Scenario 1: Congress doesn't come up with a plan, and the fiscal cliff happens as expected
Clearly, the fiscal cliff will have a negative effect on the stock market. Stocks will likely have a difficult time gaining traction at the start of 2013. The new tax laws will take the current 15% dividend tax rate up to about 39%. Remember, for the past 12 years, taxpayers in the 10% or 15% tax bracket haven't had to pay any federal income tax on long-term capital gains, while individuals in higher tax brackets have paid a 15% tax on long-term capital gains. This means the dividend taxes will likely result in a migration away from dividend-paying stocks to more growth-oriented stocks in an effort to avoid the increased taxes.
In addition, strategies to avoid taxes will definitely come back into vogue. In this sense, life insurance will likely become popular as a tool to dodge taxes. Life insurance enables investors to transfer wealth while legally avoiding income taxes. In addition, money grows tax-deferred inside a life insurance policy. This means life insurance companies such as American International Group (NYSE: AIG) and Hartford Financial (NYSE: HIG) will likely benefit from this scenario. Financial service companies such as HR Block (NYSE: HRB) should also benefit as investors scramble for advice on how to rebalance their portfolios.
Scenario 2: Congress comes up with a short-term solution and the fiscal cliff doesn't happen or is delayed
I think this is a more likely scenario. Many stocks have been pushed lower simply because of fears of the fiscal cliff. But once Congress averts or delays the fiscal cliff, a relief rally in the stocks pressured lower will likely occur.
If you look back to August 2011 when Congress waited for the last minute to increase the debt ceiling, there was massive volatility in the equity markets. Investors who bought into stocks while they were at their lows made huge profits. The stock market jumped higher when Federal Reserve Chairman Ben Bernanke simply stated a deal may be pending to solve the crisis. Just imagine the bullish buying triggered when the solution is worked out. This is particularly true in fundamentally solid stocks that have been beat down for no other reason.

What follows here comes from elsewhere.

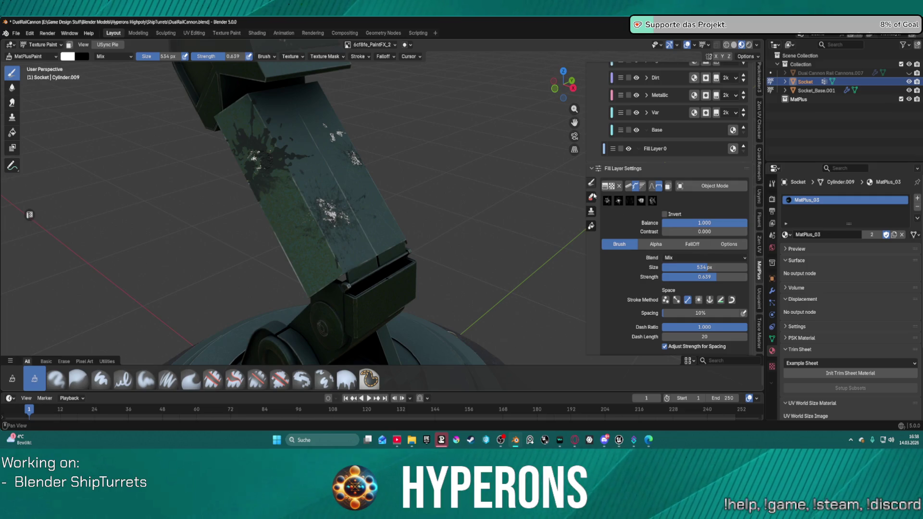
pyautogui.click(591, 197)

Under this scenario, two stocks in particular are poised to profit...
1. Verizon (NYSE: VZ)
This telecom company reported strong earnings during the third quarter of the year to 64 cents a share, almost in line with the same period last year. Fourth-quarter earnings are expected to grow 13.4% year over year to 59 cents a share. But because of fiscal cliff fears, the stock plunged in November to $40 prior to bouncing back to around $43 a share.
2. GNC Holdings (NYSE: GNC)
The health food chain recently posted better-than-expected earnings of 61 cents a share during the third quarter, a slight 5% improvement from the year-ago period. The stock is projected to earn 46 cents a share in the fourth quarter, a nice 32% increase year over year.
Yet fiscal cliff worries pressured shares 7.8% lower so far in November. Once these concerns are gone, this stock could easily go above $40 a share.
Risks to Consider: Regardless of what has happened in the past, the stock market often surprises everyone with its reaction to economic events. And sometimes, what we least expect happens.
Action to Take -- > No matter the possible outcomes, it's important to stay tuned for any financial news that could compromise your portfolio.
But if you agree with me that the fiscal cliff is an overblown hype and will be solved soon, then investing in beat-down but fundamentally strong stocks makes solid sense. If you believe the fiscal cliff may actually occur, then investing in stocks poised to profit from tax increase and spending cuts is the smart choice.